Figure 1. Search results for open reading frames using the MacDNAsis program.Standard start and stop codons were used for the search. The red inverted triangles represent start codons and the vertical green lines represent the stop codons. The blue area marks the largest open reading frame found, from base pair 263 to base pair 1117.
Figure 2. Amino acid content of the protein sequence translated from the cDNA sequence. Note the molecular weight calculation of the protein.
The molecular weight of the protein sequence was calculated to be 30534.05 daltons, or about 30.5 kDa.
Figure 3. Hydropathy plot for protein sequence (translated from human triosephosphate isomerase cDNA) using the Kyte and Doolittle algorithm. A window of 8 amino acids was used and the threshold for a transmembrane domain was 1.8.
The hydropathy plot shows that there is only one peak that reaches the threshold of 1.8 used to determine the existence of a transmembrane domain. Triosephosphate isomerase is involved in glycolysis which takes place in the cytoplasm of a cell, and should not be a integral membrane protein. Therefore the region of high hydrophobicity is probably just one that is on the inner side of the tertiary structure, and does not really indicate a transmembrane region. We must remember that the Kyte and Doolittle algorithm is merely a computer prediction of tertiary structure, and may not be correct.
Figure 4. Antigenicity plot for protein sequence (translated from human triosephosphate isomerase cDNA). The algorithm used was that of Hopp and Woods and the window used was 8 amino acids.
The antigenicity plot is an indication of the areas of the protein that are hydrophilic and highly charged, making it more likely that these regions would be on the outside of a tertiary structure. Such charged regions of the protein would be the ones most easily used as epitopes for antibodies the protein.
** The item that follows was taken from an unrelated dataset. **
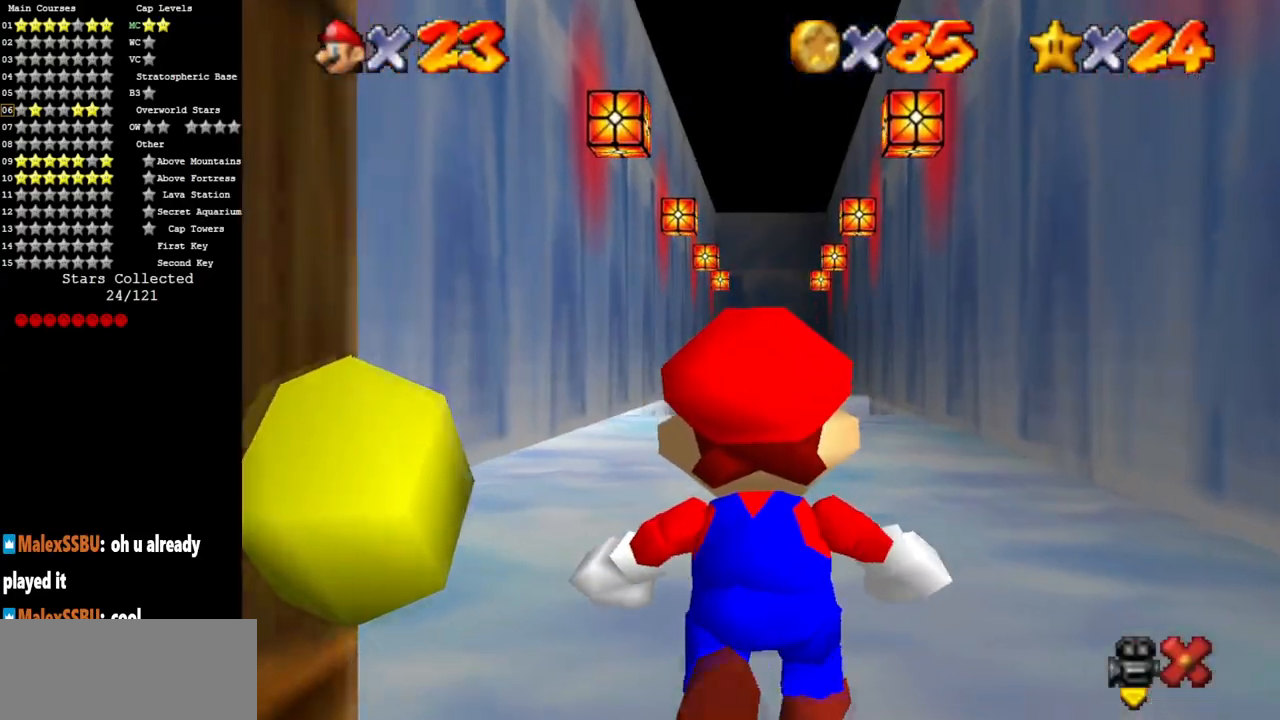
{"buttons": [], "left_stick": "up", "events": []}
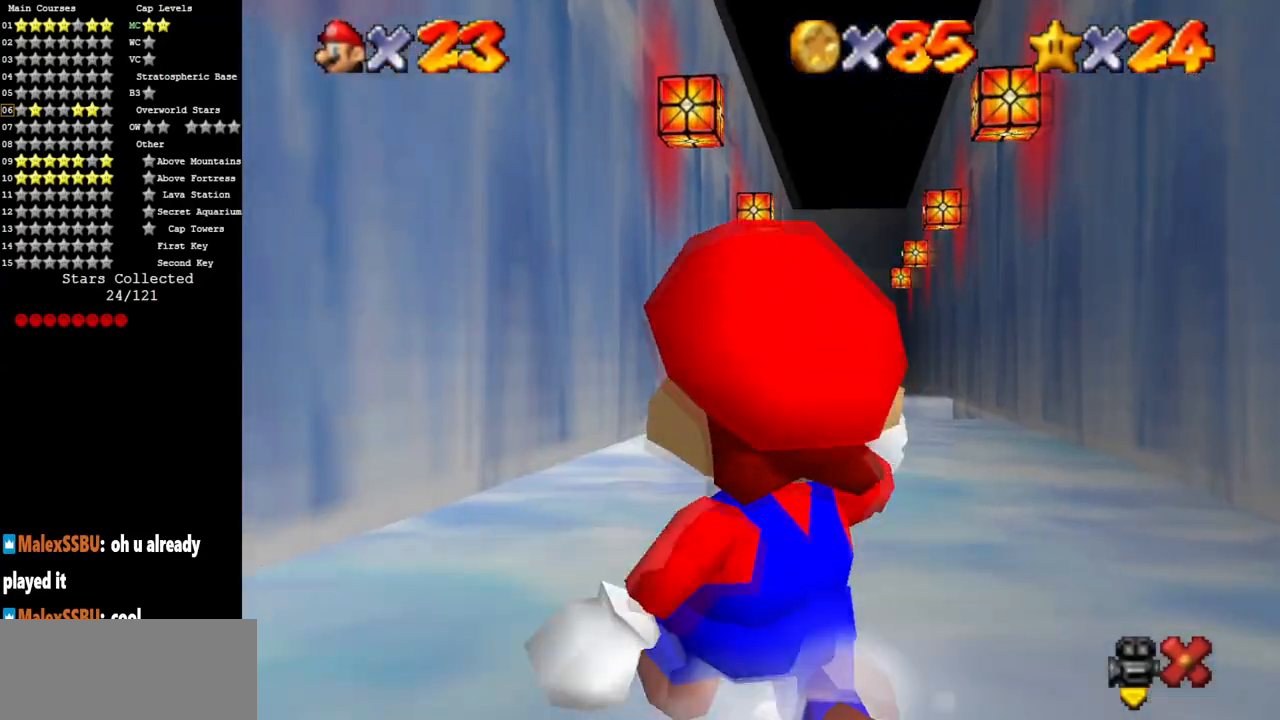
{"buttons": [], "left_stick": "up", "events": []}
For our protein sequence we see that there are several promising regions, but the best choices are either the N-terminus or a region between the amino acids 165-180. These regions are most likely to be "sticking out" out of the protein tertiary structure, and would be those best accessible to an antibody molecule.
Figure 5. Secondary structure prediction for protein sequence translated from human triosephosphate isomerase cDNA. The algorithm used was that of Chou, Fasman and Rose. The "H" strings mark helical structure, the "S" strings mark sheets, the "t"s mark turns and the "C"s mark coils.
The secondary structure predicted is typical of a globular protein, with a good mixture of helical coils and pleated sheets. This is expected for an enzyme like triosephosphate isomerase and can be seen in the Rasmol image of triosephosphate isomerase (MMDB Id: 2490, PDB Id: 1YPI).
Figure 6. Multiple alignment results for the amino acid sequences for triosephosphate isomerase from the five genome organisms - human (timhum.aa), yeast (timsac.aa), mouse (timmus.aa), Drosophila (timdro.aa) and C.elegans (timcel.aa). The consensus sequences are highlighted in black.
The multiple sequence alignment results show that a large proportion of the amino acids in the primary sequence of triosephosphate isomerase match up. This probably indicates that this protein has been highly conserved through evoultion, since it plays such an important role in metabolism.
I also used the MacDNAsis program to generate a phylogenetic tree based on the sequence homology of triosephosphate isomerase. The tree is shown in Fig. 7.
Figure 7. Phylogenetic tree based on the sequence homology of triosephosphate isomerase for the five genome organisms - human (timhum.aa), yeast (timsac.aa), mouse (timmus.aa), Drosophila (timdro.aa) and C.elegans (timcel.aa). The percentage homology with the human amino acid sequence is indicated on each branching point.